*Teks Pilihan*.
Saat ”Nyawer” Jadi Tren
Gerakan sosial yang dimotori lewat media sosial tengah menjadi tren global.
Hanya dengan satu tangan, tekan beberapa tombol di telepon genggam, orang bisa menggalang dukungan untuk berbagai hal, berbagai topik, perbaikan infrastruktur atau fasilitas publik yang rusak, juga membantu pihak lain yang sedang kesusahan. Dengan beberapa kali klik dalam hitungan menit, sekian rupiah dari rekening kita bisa berpindah ke pihak yang membutuhkan.
Sumbangan berapa saja dari banyak orang, kadang hingga ribuan orang, akan berdampak besar bagi pihak yang membutuhkan bantuan. Masalah dengan cepat terselesaikan. Setiap orang yang ikut ”nyawer” pun puas, lalu melanjutkan hidupnya. Suatu saat, jika panggilan dari layar gadget mengusik rasa empati-simpati-juga gengsi, ia bisa ikut kembali dalam gelombang para penyawer uang ataupun dukungan lain, seperti petisi.

*Data yang Diberikan*.
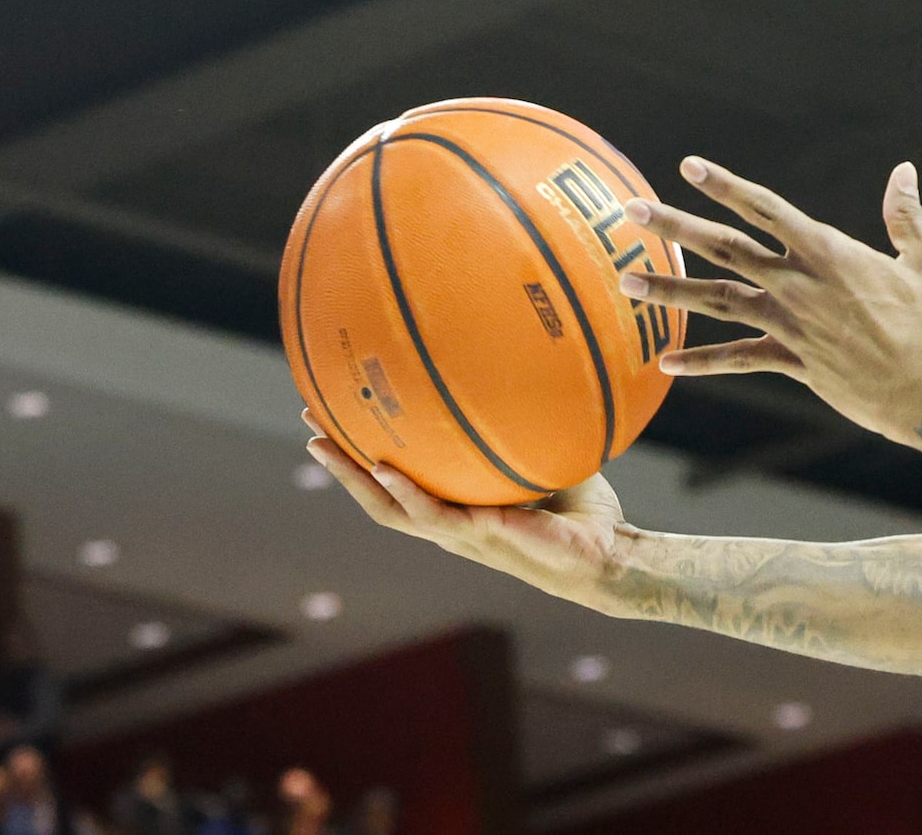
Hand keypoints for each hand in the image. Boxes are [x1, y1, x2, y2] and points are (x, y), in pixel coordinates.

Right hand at [305, 427, 636, 604]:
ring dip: (365, 481)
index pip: (393, 486)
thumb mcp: (544, 457)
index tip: (328, 424)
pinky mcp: (494, 539)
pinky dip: (416, 495)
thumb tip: (518, 367)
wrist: (609, 555)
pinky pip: (448, 517)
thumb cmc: (580, 510)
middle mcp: (453, 526)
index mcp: (456, 510)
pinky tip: (387, 470)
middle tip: (311, 427)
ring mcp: (468, 536)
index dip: (358, 461)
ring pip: (398, 512)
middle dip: (343, 467)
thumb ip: (524, 428)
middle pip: (380, 499)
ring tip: (337, 448)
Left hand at [622, 158, 921, 439]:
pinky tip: (666, 361)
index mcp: (829, 252)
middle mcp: (800, 285)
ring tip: (628, 282)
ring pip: (719, 302)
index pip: (766, 208)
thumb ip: (906, 216)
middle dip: (675, 227)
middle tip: (632, 210)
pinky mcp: (793, 364)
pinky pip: (738, 360)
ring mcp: (791, 326)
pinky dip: (702, 361)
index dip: (726, 186)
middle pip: (725, 248)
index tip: (690, 167)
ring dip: (671, 291)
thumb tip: (904, 171)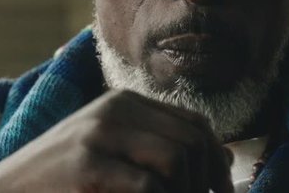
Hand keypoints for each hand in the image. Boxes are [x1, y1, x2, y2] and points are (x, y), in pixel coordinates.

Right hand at [0, 89, 233, 192]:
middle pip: (191, 141)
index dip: (217, 161)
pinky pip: (147, 187)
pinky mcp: (87, 165)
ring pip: (176, 161)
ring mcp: (99, 134)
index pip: (195, 124)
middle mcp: (115, 110)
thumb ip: (159, 148)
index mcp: (125, 103)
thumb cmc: (64, 181)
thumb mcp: (113, 152)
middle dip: (206, 183)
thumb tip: (225, 159)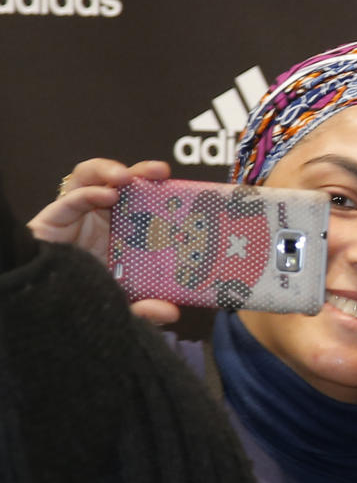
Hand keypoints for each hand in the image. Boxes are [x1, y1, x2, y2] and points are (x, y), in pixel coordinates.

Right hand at [28, 159, 180, 324]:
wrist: (46, 307)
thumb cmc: (85, 298)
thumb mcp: (122, 305)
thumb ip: (145, 309)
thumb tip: (171, 313)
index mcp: (123, 231)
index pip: (145, 202)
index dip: (162, 191)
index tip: (184, 190)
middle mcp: (101, 217)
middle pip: (122, 183)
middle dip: (142, 172)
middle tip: (161, 171)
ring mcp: (77, 215)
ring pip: (90, 178)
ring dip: (108, 170)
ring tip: (127, 177)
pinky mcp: (53, 219)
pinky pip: (69, 199)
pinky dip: (88, 193)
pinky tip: (106, 195)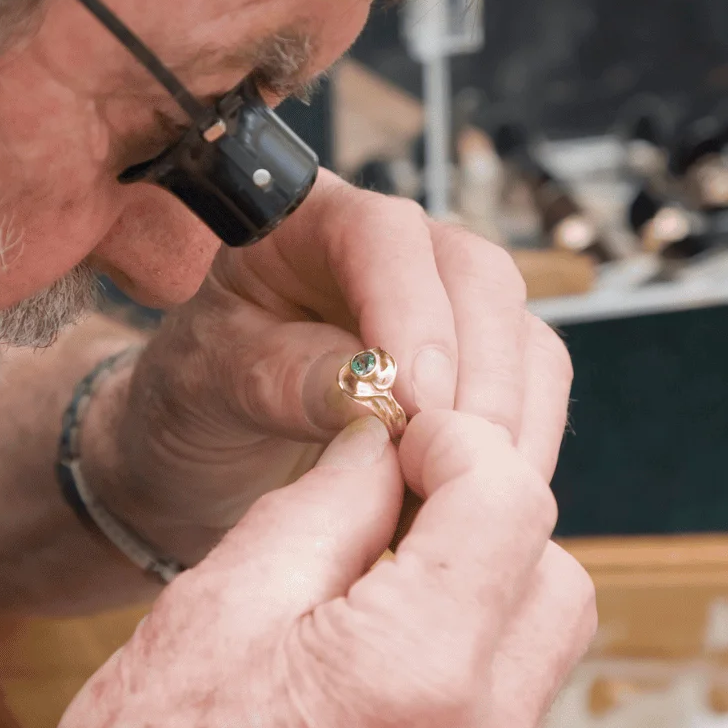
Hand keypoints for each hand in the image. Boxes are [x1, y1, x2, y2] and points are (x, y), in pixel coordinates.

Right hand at [0, 410, 598, 727]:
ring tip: (365, 598)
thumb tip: (379, 448)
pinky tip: (364, 681)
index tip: (405, 437)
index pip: (512, 502)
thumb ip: (318, 512)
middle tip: (393, 510)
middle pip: (555, 579)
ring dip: (478, 600)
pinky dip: (461, 678)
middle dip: (488, 521)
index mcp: (415, 673)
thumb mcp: (210, 613)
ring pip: (537, 656)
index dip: (460, 444)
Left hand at [83, 172, 572, 562]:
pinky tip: (476, 506)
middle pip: (479, 279)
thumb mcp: (206, 383)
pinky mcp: (484, 370)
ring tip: (460, 501)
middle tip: (450, 464)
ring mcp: (449, 308)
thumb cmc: (193, 398)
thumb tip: (373, 389)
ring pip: (523, 340)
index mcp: (308, 221)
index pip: (383, 236)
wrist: (207, 454)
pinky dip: (519, 452)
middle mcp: (395, 252)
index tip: (415, 402)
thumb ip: (281, 378)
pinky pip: (534, 397)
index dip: (411, 310)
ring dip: (507, 424)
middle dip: (478, 376)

*Soal Latihan*.
**1.** Ringkas paragraf dalam teks tentang tren nyawer yang diawali "Sumbangan berapa saja dari banyak orang" menjadi paling banyak tiga kalimat tanpa menghilangkan fakta utamanya.
**2.** Teruskan teks tentang tren nyawer lewat media sosial, dimulai tepat setelah kalimat terakhirnya.
Baris-baris data di atas tidak dipakai dalam latihan ini.

*Hasil Latihan*.
**1.** Sumbangan berapa pun dari banyak orang, kadang sampai ribuan, berdampak besar bagi yang membutuhkan sehingga masalah cepat teratasi. Para penyawer merasa puas, lalu kembali menjalani hidupnya. Jika suatu saat ajakan di layar gawai menggugah empati, simpati, atau gengsinya, ia bisa kembali ikut menyawer uang atau memberi dukungan lain, seperti petisi.

**2.**
Gotong royong gaya baru ini menembus batas apa pun. Menyelesaikan masalah tanpa masalah. Tanggung jawab sosial terpenuhi tanpa perlu repot tenaga dan waktu. Sembari nyeruput secangkir kopi mahal di mal, sambil rapat di kantor, atau saat leyeh-leyeh di rumah menikmati akhir pekan, kebaikan dapat dilakukan.
Ya, setidaknya itulah yang mungkin ada di pikiran sebagian dari kita, para ”aktivis media sosial dan penyawer di dunia maya”. Kita, orang-orang kota yang sibuk di keseharian dan kadang dengan tetangga sebelah rumah persis pun tak kenal baik.
Tren ini bahkan telah dijadikan alat oleh pemerintah dalam mewujudkan kebijakan pembangunan kota. Di Amerika Serikat, seperti dilaporkan oleh Virginia Pelley lewat tulisannya, ”The Rise of Public-Sector Crowdfunding” di citylab.com, 15 September ini, banyak pelayanan publik yang biasanya menjadi domain pemerintah negara bagian atau pemerintah kota setempat kini menggaet publik secara langsung untuk biaya penyelenggaraannya.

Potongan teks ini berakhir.